I've been trying to solve a problem. I'm surprised I haven't been able to find anything really useful on the net.
I know that from the eigenvalues of the covariance matrix of the ellipse, the major and the minor axis of the ellipse can be computed. As the following:
a1 = 2*sqrt(e1)
a2 = 2*sqrt(e2)
where a1 and a2 are the major and minor axis, e1 and e2 are the eigenvalues of covariance matrix.
My question is: given an edge points (xi,yi) of the image ellipse, how it possible to find the 2×2 covariance matrix of that ellipse?
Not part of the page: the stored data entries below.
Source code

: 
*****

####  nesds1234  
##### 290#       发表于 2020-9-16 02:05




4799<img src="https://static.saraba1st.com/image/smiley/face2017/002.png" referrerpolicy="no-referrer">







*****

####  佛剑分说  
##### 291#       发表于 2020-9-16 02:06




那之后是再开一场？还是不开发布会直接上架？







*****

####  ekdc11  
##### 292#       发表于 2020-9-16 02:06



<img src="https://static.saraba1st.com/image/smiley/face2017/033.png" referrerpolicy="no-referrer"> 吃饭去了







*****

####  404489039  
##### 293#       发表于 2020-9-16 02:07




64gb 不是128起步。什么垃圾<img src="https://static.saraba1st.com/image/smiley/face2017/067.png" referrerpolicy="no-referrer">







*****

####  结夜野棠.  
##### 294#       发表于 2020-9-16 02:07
Just by pure reverse engineering (I'm not familiar anymore with this material), I can do this:
%// Generate circle
R = 189;
t = linspace(0, 2*pi, 1000).';
x = R*cos(t);
y = R*sin(t);
%// Find the radius?
[~,L] = eig( cov([x,y]) );
%// ...hmm, seems off by a factor of sqrt(2)
2*sqrt( diag(L) )
%// so it would come out right when I'd include a factor of 1/2 in the sqrt():
2*sqrt( diag(L)/2 )
So, let's test that theory for general ellipses:
%// Random radii
a1 = 1000*rand;
a2 = 1000*rand;
%// Random rotation matrix
R = @(a)[
+cos(a) +sin(a);
-sin(a) +cos(a)];
%// Generate pionts on the ellipse
t = linspace(0, 2*pi, 1000).';
xy = [a1*cos(t) a2*sin(t);] * R(rand);
%// Find the deviation from the known radii
%// (taking care of that the ordering may be different)
[~,L] = eig(cov(xy));
min(abs(1-bsxfun(@rdivide, 2*sqrt( diag(L)/2 ), [a1 a2; a2 a1])),[],2)
which always returns something acceptably small.
So, seems to work :) Can anyone verify that this is indeed correct?